Exercise brief: Line by line, print the records exactly, and keep images out of the copy.

Study material:
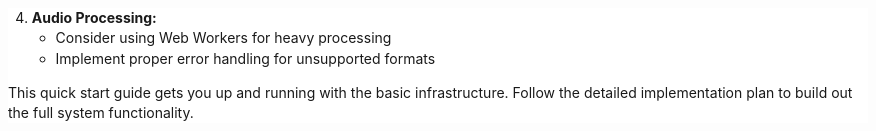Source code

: 4. **Audio Processing:**
   - Consider using Web Workers for heavy processing
   - Implement proper error handling for unsupported formats

This quick start guide gets you up and running with the basic infrastructure. Follow the detailed implementation plan to build out the full system functionality.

Result of this exercise:
Source code

: 4. **Audio Processing:**
   - Consider using Web Workers for heavy processing
   - Implement proper error handling for unsupported formats

This quick start guide gets you up and running with the basic infrastructure. Follow the detailed implementation plan to build out the full system functionality.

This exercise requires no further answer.